Liu, N., & Lasko, P. (2015). Analysis of RNA Interference Lines Identifies New Functions of Maternally-Expressed Genes Involved in Embryonic Patterning in Drosophila melanogaster. G3 (Bethesda, Md.), 5(6), 1025–1034. http://doi.org/10.1534/g3.115.017517
There are certain eternal rhythms that calm and inspire us as we move through life. Think of the ocean: whether in difficult times or in joyful moments, it is soothing to hear the rhythm of the waves breaking on the shore, through day and night, a rhythm that stretches back through time, which predates, and will outlast, all of our human activities on this planet.
Today I would like to talk about another soothing, natural rhythm that will likely outlast us all: the publishing of solid, reliable papes about Drosophila germ cells by Paul Lasko’s lab at McGill University. Just as the waters thaw and the buds emerge each spring, so too does the trustworthy data runneth from the papes of Lasko. Today’s Sick Pape is just one of the latest of the deeply calming publications to break its data waves on the shores of PubMed.
Since 1988, Lasko and his crew has studied germ cells.
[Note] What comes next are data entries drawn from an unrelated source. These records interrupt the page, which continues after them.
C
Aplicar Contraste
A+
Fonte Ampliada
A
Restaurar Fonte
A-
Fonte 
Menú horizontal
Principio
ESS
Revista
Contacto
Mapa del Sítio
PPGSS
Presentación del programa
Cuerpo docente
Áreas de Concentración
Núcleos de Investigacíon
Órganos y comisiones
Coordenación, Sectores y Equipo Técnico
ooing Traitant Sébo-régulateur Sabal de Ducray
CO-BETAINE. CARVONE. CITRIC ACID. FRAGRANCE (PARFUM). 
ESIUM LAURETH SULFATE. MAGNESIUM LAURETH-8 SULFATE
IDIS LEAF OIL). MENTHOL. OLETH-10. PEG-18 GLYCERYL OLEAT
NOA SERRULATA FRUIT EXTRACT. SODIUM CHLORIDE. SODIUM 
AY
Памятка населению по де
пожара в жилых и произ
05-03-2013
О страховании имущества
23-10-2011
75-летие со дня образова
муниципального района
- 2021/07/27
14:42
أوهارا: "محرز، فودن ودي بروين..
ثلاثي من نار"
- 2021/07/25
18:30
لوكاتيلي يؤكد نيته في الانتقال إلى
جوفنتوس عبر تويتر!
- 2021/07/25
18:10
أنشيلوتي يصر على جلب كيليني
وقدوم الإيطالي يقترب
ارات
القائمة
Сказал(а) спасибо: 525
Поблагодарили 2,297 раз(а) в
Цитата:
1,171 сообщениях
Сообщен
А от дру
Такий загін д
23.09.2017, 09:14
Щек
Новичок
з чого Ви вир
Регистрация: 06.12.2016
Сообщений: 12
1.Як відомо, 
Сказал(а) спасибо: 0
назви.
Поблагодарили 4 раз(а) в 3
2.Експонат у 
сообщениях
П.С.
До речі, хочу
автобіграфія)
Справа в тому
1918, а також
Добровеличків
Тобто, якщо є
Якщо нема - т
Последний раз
Germ cells, which give rise to sperm and egg, are among the most kaleidoscopically psychedelic cells in the body, because they literally connect the generations. Think of it this way: all of the cells in your body began as one cell, which once lived inside the ovary of your mother. Yet this cell, like all the cells in her body, came from a single cell in her mother. And so on, back to the beginning of life. In the words of Edmund Wilson (1900), who wrote the first textbook on Cell Biology, “Life is a continuous stream...the individual body dies, but the germ cells live on...”
During embryonic development, the immortal germ cells are specified from their mortal neighboring cells. This is analogous to a bee colony selecting a queen: all the other cells in the animal will function as worker bees, while the germ cells sit like a queen, doing nothing but giving rise to the next generation. And, like most biological phenomena, the molecular mechanisms of germ cell development were largely worked out using large genetic screens in the fruit fly in the late 1970s and early 1980s. Specifically, to identify genes involved in germ cell development, many thousands of mutant fly lines, each with a mutation in a single gene, were screened for defects in germ cell development.
Paul Lasko’s early research focused on several of the genes that were identified in such screens (including Vasa, which we’ve mentioned before). Now, three decades on, one of his lab members, Niankun Liu, has continued this logical, time-tested approach to identify additional genes involved in germ cell development. Using a dope comprehensive database of Drosophila gene expression, these folks found a list of 51 mRNAs that are localized to the site of embryonic germ cell formation. They then used RNAi to systematically knock down each gene on the list, and test for defects in germ cell development. What’s more, they even took the highly commendable step of actually testing which of their RNAi lines works, so that they have a sense of which of their negative results are actually trustworthy. In the end, they come up with a handful of interesting new genes to follow up on, including a ubiquitin ligase of unknown function (check back in 30 years).
These may sound like modest results, but remember that systematic genetic screening is what got us where we are in the first place, and, just like the ocean, genetic screening will never get old. As autumn tightens its iron grip on the now barren landscape around us, there is nothing better than kicking back with a tasty mulled cider of a pape that you can truly rely on.